Ce 20 juillet 2023, la Cour nationale du droit d’asile (CNDA) a jugé que les ressortissants russes fuyant la mobilisation pour la guerre en Ukraine et les mobilisés ayant déserté leur poste peuvent obtenir le statut de réfugié. Cette décision se fonde principalement sur la législation européenne.
premièrement, la Cour rappelle la directive du 13 décembre 2011, dont le paragraphe 2 article 9, auquel renvoie l’article L. 511-2 du code de l’entrée et du séjour des étrangers et du droit d’asile, prévoit que la qualité de réfugié peut être accordée à une personne qui serait menacée de poursuites ou de sanctions pour avoir refusé d’effectuer son service militaire en cas de conflit à l’occasion duquel pourrait être commis des crimes de guerre (Article 8 du statut de la Cour pénale internationale).
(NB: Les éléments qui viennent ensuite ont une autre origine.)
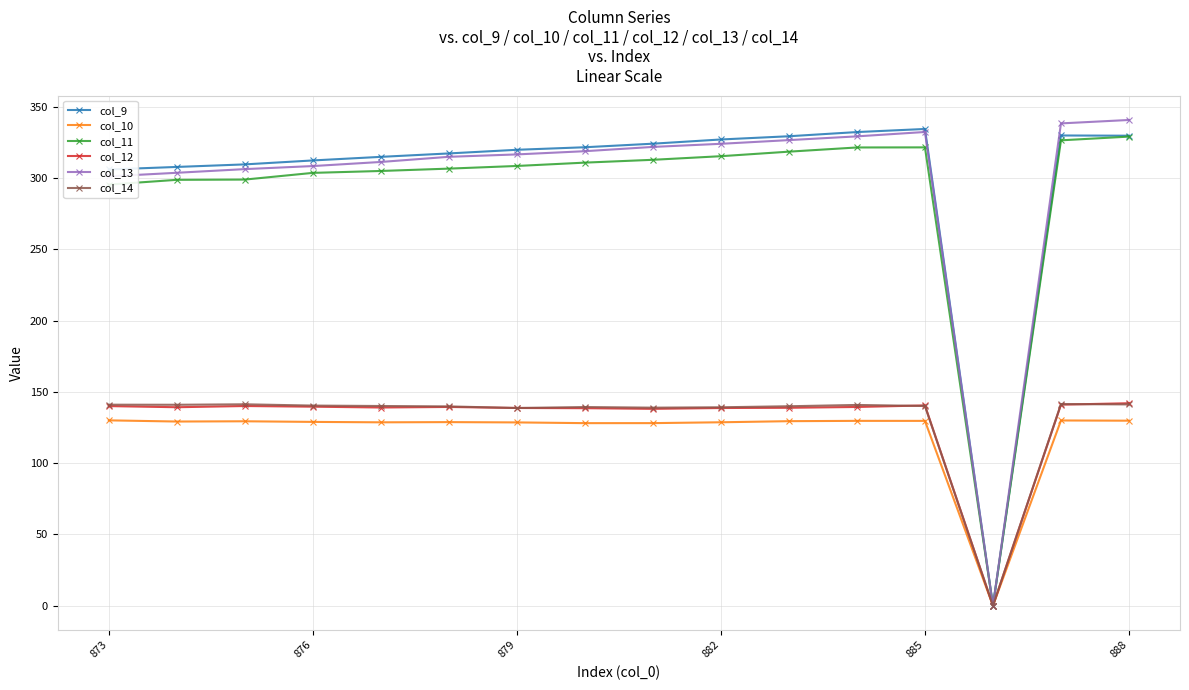

What is the value of the col_14 point at the 6th from the left?

139.9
Secondement, la Cour cite un arrêt de la Cour de justice de l’Union européenne qui reconnaît l’application de cette législation dans le cas où le fait de réaliser son service militaire implique en lui-même de commettre un crime de guerre lors d’un conflit déterminé même lorsque la personne ne participerait qu’indirectement à la commission de tels crimes. Cela dit, il est nécessaire de respecter deux conditions :
- le refus d’accomplir le service militaire doit être le seul moyen pour éviter de participer aux crimes de guerre ;
- et le rattachement de ce refus à un motif de persécution doit être fortement présumé.
Ces deux conditions remplies peuvent justifier alors que le demandeur d’asile ayant refusé d’accomplir le service militaire de son pays puisse se voir attribuer la qualité de réfugié.
Selon les enquêtes réalisées par la Cour, il est établi que des crimes de guerre sont commis par les forces armées russes dans le cadre du conflit international en Ukraine, qu’il était difficile pour un ressortissant russe d’échapper à la mobilisation décidée par le Président Poutine le 21 septembre 2022, les règles régissant la réserve en Russie étant assez larges, et que les réfractaires à cette mobilisation s’exposaient à des poursuites et des sanctions pénales renforcées.
Par voie de conséquence, la Cour a jugé qu’un ressortissant russe appelé à être mobilisé dans le cadre du décret du 21 septembre 2022 devait être considéré comme étant amené à participer, directement ou indirectement, à la commission de crimes de guerre dans le cadre de son service militaire, ce qui justifie qu’il puisse bénéficier du statut de réfugié.
1 Directive 2011/95/UE du Parlement européen et du Conseil du 13 décembre 2011.
2 CJUE, 26 février 2015, A. L Shepherd c/ Bundesrepublik Deutschland (C 472/13).